抜粋文
-------

製薬会社にしても薬価の引き下げなど価格の締め付けが厳しくなるのは確実でしょうからマイナス要因となるでしょう。
最低賃金引き上げ
また、最低賃金を引き上げすることも掲げています。
具体的には最低時給を15ドルとするそうです。
現在は7.25ドルですから倍近く上げることになります。
ちなみに日本は全国平均で901円となっています。
15ドルを円換算すると1,575円(1ドル105円換算)と日本と比較してもかなり高いことがわかりますね。
これも企業にとってはかなり大きな負担となりますから株式市場にとってはマイナスとして働く可能性が高いです。
GAFAMの解体?
もうひとつ大きな影響をうけそうなのがGAFAM(グーグル、アップル、フェイスブック、Amazon、マイクロソフト)などの大手IT、ネット企業です。
サンダース氏など民主党のリベラル派の看板政策の一つにこれら大手IT、ネット企業の解体がありました。
影響が大きすぎるのでその政策をバイデン氏がそのまま受け入れるとは思いませんが、GAFAMにとって向かい風になる可能性はありそうです。

-------

データ抜粋

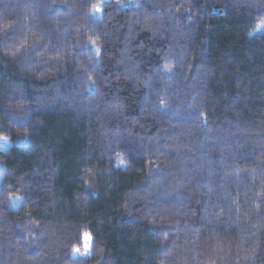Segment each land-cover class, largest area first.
<instances>
[{"label":"trees","instance_id":"1","mask_svg":"<svg viewBox=\"0 0 264 264\" xmlns=\"http://www.w3.org/2000/svg\"><path fill=\"white\" fill-rule=\"evenodd\" d=\"M3 19L0 264H264V0Z\"/></svg>","mask_w":264,"mask_h":264},{"label":"rangeland","instance_id":"2","mask_svg":"<svg viewBox=\"0 0 264 264\" xmlns=\"http://www.w3.org/2000/svg\"><path fill=\"white\" fill-rule=\"evenodd\" d=\"M91 252V238L90 235H86L84 239V247L78 248L74 251L75 256L88 255Z\"/></svg>","mask_w":264,"mask_h":264},{"label":"clouds","instance_id":"3","mask_svg":"<svg viewBox=\"0 0 264 264\" xmlns=\"http://www.w3.org/2000/svg\"><path fill=\"white\" fill-rule=\"evenodd\" d=\"M13 21L10 20V19H3V20H0V25H2V27H0V33H2L4 30H9L11 29V27L13 26ZM26 41V40H25ZM23 41V42H25ZM27 42V41H26ZM11 51V50H9ZM15 51H19L18 48H16Z\"/></svg>","mask_w":264,"mask_h":264},{"label":"snow or ice","instance_id":"4","mask_svg":"<svg viewBox=\"0 0 264 264\" xmlns=\"http://www.w3.org/2000/svg\"><path fill=\"white\" fill-rule=\"evenodd\" d=\"M0 27H2V25H0ZM8 32V30H4L3 31V33H7ZM24 43H26V41L25 42H22L21 44H20V46L19 47H23L24 46ZM19 47H18V50H19ZM15 53H13V55H14Z\"/></svg>","mask_w":264,"mask_h":264}]
</instances>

-------

記述課題
抜粋文の「ちなみに日本は全国平均で901円となっています。」から「の大手IT、ネット企業です。」までのすべてを、一字も変えずに出力してください。 データは抜粋文とは別個の資料です。

出力結果
ちなみに日本は全国平均で901円となっています。
15ドルを円換算すると1,575円(1ドル105円換算)と日本と比較してもかなり高いことがわかりますね。
これも企業にとってはかなり大きな負担となりますから株式市場にとってはマイナスとして働く可能性が高いです。
GAFAMの解体?
もうひとつ大きな影響をうけそうなのがGAFAM(グーグル、アップル、フェイスブック、Amazon、マイクロソフト)などの大手IT、ネット企業です。